The goal is to reshape some historic areas, create niche identities for each community and to connect all those communities.
A notable component is the focus on developing District 5, a historically black, low-income area full of rental properties and not many jobs.
The district was a product of segregation and, after that, had a main highway — Jarvis Klapman Boulevard — built through the heart of it. Many people drive through District 5 to get other places, but not into it.
As a result, the area has remained “stagnant” and the city has not paid much attention to trying to develop it, either, city leaders say.

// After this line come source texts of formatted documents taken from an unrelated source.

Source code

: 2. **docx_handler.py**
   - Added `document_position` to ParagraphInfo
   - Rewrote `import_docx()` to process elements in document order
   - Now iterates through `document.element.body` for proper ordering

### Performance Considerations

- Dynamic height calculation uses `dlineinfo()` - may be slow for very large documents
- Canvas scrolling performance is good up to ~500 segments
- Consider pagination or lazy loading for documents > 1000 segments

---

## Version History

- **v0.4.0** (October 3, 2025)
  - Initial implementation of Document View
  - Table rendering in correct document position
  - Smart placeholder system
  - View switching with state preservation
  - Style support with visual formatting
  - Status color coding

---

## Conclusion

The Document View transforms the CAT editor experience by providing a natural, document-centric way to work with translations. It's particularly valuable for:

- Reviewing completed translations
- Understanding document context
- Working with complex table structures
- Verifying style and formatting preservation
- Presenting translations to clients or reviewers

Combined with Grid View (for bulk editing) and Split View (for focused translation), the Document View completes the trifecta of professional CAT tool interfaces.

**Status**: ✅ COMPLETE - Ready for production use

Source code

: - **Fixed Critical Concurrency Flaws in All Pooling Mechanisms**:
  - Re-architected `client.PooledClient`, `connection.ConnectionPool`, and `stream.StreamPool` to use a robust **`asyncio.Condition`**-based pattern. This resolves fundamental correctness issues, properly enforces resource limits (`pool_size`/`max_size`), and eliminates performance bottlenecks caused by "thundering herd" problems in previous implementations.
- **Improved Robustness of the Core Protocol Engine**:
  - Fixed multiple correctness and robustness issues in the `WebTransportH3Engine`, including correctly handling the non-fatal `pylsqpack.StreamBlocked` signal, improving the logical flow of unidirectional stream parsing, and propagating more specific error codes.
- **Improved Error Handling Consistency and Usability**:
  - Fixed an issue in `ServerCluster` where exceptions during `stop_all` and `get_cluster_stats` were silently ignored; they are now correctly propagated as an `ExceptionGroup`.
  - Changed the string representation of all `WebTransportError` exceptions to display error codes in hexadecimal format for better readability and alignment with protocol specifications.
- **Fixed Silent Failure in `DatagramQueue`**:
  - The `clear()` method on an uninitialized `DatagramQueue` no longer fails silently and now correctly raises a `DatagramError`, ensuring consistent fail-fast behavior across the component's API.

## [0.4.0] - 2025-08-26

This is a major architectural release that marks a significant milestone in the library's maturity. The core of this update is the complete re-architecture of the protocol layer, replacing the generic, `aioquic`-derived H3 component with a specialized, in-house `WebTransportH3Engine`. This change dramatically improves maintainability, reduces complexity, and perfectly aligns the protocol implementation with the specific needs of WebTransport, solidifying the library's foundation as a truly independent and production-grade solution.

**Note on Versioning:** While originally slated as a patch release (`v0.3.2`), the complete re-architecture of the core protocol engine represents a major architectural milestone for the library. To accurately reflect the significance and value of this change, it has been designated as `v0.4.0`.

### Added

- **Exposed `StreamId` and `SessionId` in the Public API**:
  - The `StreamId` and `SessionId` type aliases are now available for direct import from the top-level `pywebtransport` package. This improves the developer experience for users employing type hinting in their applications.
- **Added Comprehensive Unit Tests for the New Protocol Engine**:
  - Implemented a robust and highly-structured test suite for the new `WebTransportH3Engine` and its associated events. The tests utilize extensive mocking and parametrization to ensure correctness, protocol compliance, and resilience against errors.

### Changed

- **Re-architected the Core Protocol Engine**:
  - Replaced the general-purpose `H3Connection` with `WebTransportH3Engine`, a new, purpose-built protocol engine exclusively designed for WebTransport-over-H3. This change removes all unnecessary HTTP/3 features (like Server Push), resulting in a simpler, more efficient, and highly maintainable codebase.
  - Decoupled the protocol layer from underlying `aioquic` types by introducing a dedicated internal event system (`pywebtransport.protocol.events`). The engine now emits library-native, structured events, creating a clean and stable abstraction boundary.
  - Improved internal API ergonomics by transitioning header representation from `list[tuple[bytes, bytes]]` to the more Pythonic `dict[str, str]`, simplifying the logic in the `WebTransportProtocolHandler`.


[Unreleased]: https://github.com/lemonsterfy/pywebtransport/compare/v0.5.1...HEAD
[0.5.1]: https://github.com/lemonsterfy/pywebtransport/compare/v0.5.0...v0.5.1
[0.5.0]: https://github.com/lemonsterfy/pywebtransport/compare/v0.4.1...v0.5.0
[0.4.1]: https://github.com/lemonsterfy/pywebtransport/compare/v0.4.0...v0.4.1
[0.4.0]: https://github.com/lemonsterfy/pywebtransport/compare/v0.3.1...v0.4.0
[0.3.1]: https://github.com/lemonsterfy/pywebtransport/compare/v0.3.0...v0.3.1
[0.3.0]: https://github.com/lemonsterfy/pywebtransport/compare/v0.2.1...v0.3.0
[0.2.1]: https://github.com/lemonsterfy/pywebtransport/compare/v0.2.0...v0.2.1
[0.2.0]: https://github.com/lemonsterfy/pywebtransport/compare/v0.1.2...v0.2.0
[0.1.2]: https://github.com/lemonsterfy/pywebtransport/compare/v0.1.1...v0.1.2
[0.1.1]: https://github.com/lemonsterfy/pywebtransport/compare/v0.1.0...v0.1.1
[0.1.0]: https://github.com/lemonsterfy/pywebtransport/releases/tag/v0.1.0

The hope, council member Tem Miles said, is to attract private investment.
“Everyone agrees that the status quo is not acceptable,” he said.
The plan, which is estimated to cost more than $28 million, includes efforts in nine areas of the city:
- Riverfront district
- Capitol Square
- House of Raeford area, site of a chicken processing plant
- Meeting Street corridor
- Triangle City
- I-26 and U.S. 378/Sunset Boulevard
- U.S. 378 corridor between I-26 and I-20
Information distributed at public information meetings hosted by the city includes guidance on attracting new business and offering incentives to residents to improve their neighborhoods.
In the Riverfront district, the recommendations are to connect Capitol Square and Meeting Street with a walkway, enforce anti-blight ordinances, continue sprucing up area businesses and create more green spaces by demolishing deteriorated properties. Also on the list is hosting events with pop-up shops.
In Lakeview, a streetscaping plan to improve the main visitor areas would be crafted and implemented. An RMA official said the area already has an “asset,” a large industrial kitchen. The kitchen could be used in off-hours for cooking classes and a “food incubator” for aspiring culinary professionals.
RMA’s plan calls for a center for performing arts in both Lakeview and the Colite districts.
Even the House of Raeford chicken plant, an old neighbor and economic boon often maligned for its sights and smells, could get a facelift. By working with the owners, the city would add public art to the front of the plant. The plans also include steps to improve pedestrian safety at the plant, as well as its waste management.
Three of the nine areas — Triangle City, the Colite property and Lakeview — would be turned into special tax districts called TIFs, according to the plan.
In simple terms, creating a TIF district means the city is betting those areas will develop, which would increase property tax revenue. All of that extra tax revenue — including that which would go to the schools — would be spent on improvements in the tax district. For the tax plan to move forward, the Lexington 2 school board and Lexington County Council would have to agree.
Along with the redevelopment recommendations, RMA also was asked to create a community revitalization plan, what Miles called “spiritual redevelopment.” That part includes initiatives to get residents more engaged: starting mentorship programs in underserved areas, creating more mixed-income and family housing and equipping police with resources for community policing.
Getting the people who live in areas prime for development to feel invested in the improvements is key, Miles said.
“You can have the nicest sidewalks in the world inside of a ghost town and nobody’s going to appreciate them,” he said.
Although the city has accepted RMA’s plan, it will take time for all of the changes to be completed. Miles said full implementation will take 20 to 25 years.
City officials said residents can still comment on the plan by attending city council meetings and work sessions. The next council work session is scheduled for 6 p.m. Monday, Nov. 19 at city hall (200 North 12th St., West Columbia). The next council meeting is scheduled for 6 p.m. Tuesday, Dec. 4.